Twitter Bright Neighbor

Marketers pay millions of dollars to achieve the kind of free PR, influence, and tracking now easily achieved for free on the Internet. Money aside – If you can get others to pay attention to you, you can improve your sphere of influence at a hyper local level to achieve sustainability. The idea is to be a local leader and use your results to help others at the national level through showcasing your success. Other influential leaders can easily amplify your message, creating near instant consciousness of thousands of individuals.

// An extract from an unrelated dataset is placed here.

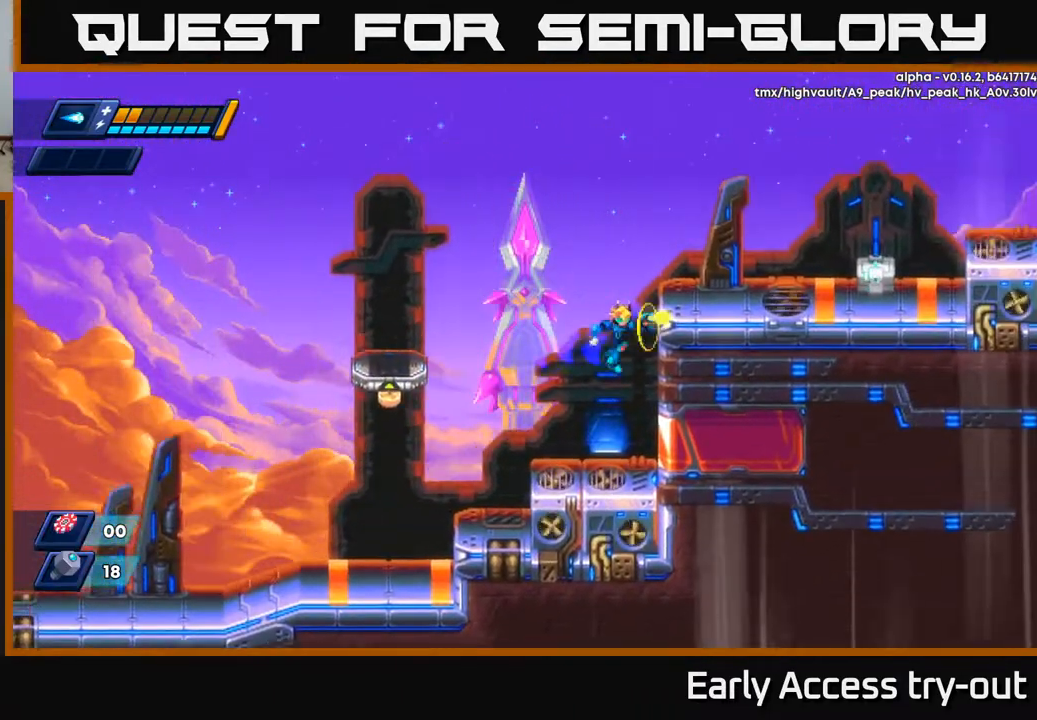
{"buttons": ["DPAD_RIGHT"], "right_stick": "center", "events": [[83, "A", "up"], [133, "X", "up"], [250, "A", "down"], [433, "A", "up"]]}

In order to focus these breakthroughs, I have been experimenting with ways to use Twitter to track items lent out to neighbors and friends, and many upcoming Bright Neighbor 2.0 features will continue to innovate in these areas. In the meantime, here is a 10-step action plan on how Twitter can help people that live in close proximity to one another get to know one another better:

1) Go to your local neighborhood meetings
This may seem so simple that it’s stupid. Get involved! There is a local neighborhood organization that you can join and if you can’t find one, you can start one. This way you can place faces with people you will be connecting with.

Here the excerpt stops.